En Août 2003, Pendant une fête musicale populaire au parc de Bruxelles, un jeune homme refuse de donner une cigarette à Benaïssa, un maghrébin de 29 ans. Celui-ci, furieux, se jette sur l’homme et se met à le frapper sauvagement à la tête à coups de bouteille. Sérieusement blessé, la victime de Benaïssa perd connaissance. Elle est dirigé vers l’hôpital Saint Pierre : les médecins lui poseront 25 points de sutures au crâne et 5 à la gorge. Entre temps, la police belge, grâce aux descriptions recueillies auprès de témoins, parvient à interpeller le dit Benaïssa qui se met à traiter les policiers de Sales belges, et les menace de mort. Enfin il ajoute : “Je vais faire sauter le commissariat. Ben Laden n’est rien à côté de moi.” Et modeste, avec ça…

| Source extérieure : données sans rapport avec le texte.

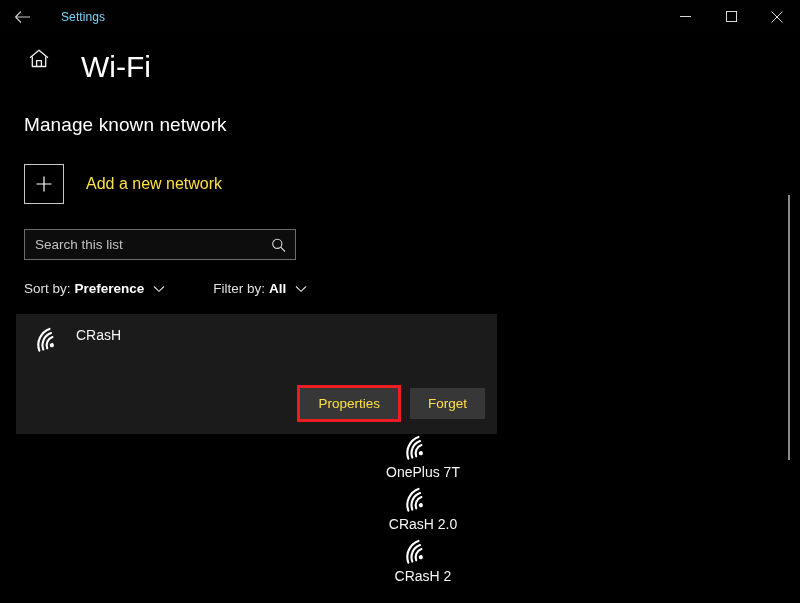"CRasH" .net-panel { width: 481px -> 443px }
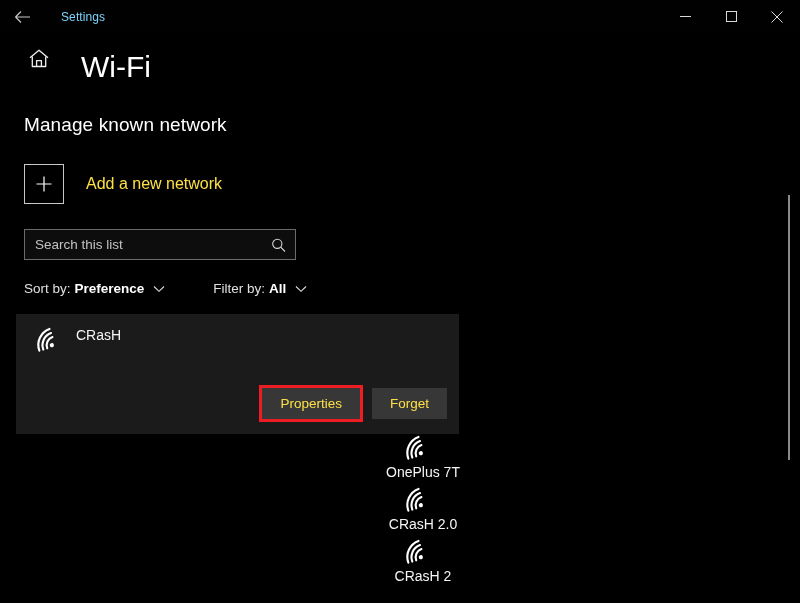"Properties" .btn { color: #fde047 -> #f97316 }
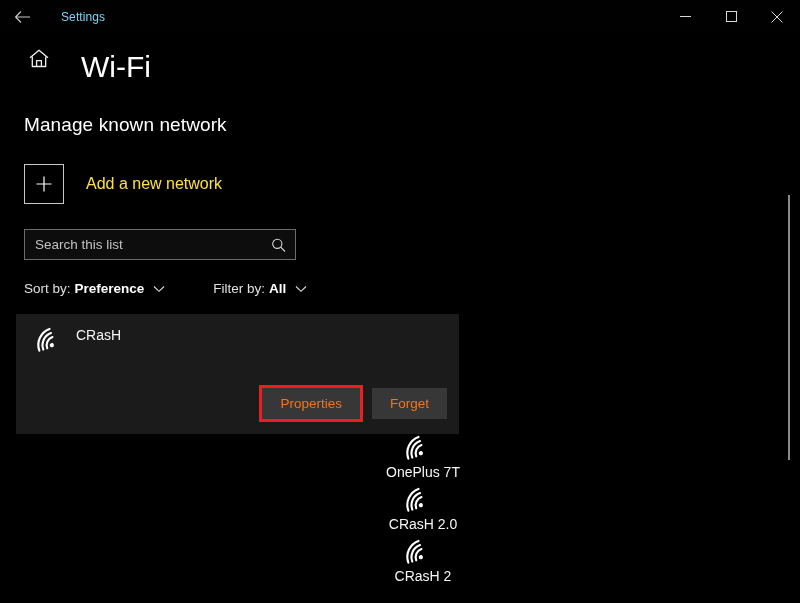"CRasH 2.0" div.net-name { text: 2.0 -> 3.4 }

En Decembre 2004, La police bruxelloise est informée qu’une hystérique de 28 ans est en train de faire un scandale dans la rue des fripiers, hurlant à plein poumons devant un magasin dont les propriétaires n’en demandaient pas tant. Les policiers arrivent rapidement sur les lieux. Dès qu’elle voit les agents, la femme se met à hurler de plus belle “Vous les sales flics belges, vous ne savez que nous emmerder”. Elle a été emmenée au commissariat pour dégriser et se calmer. Elle a également reçu un P.V pour racisme et xénophobie, au titre de la loi Moureaux sur la liberté d’expression. Je vous laisse deviner la confession de ces racistes car c’est bien ainsi qu’il faut les nommer. Pour 2005 ne cherchez ce type d’information pas dans les colonnes de “faits divers” de nos journaux, ils n’en parleront pas, nous sommes sensés avoir le monopole du racisme.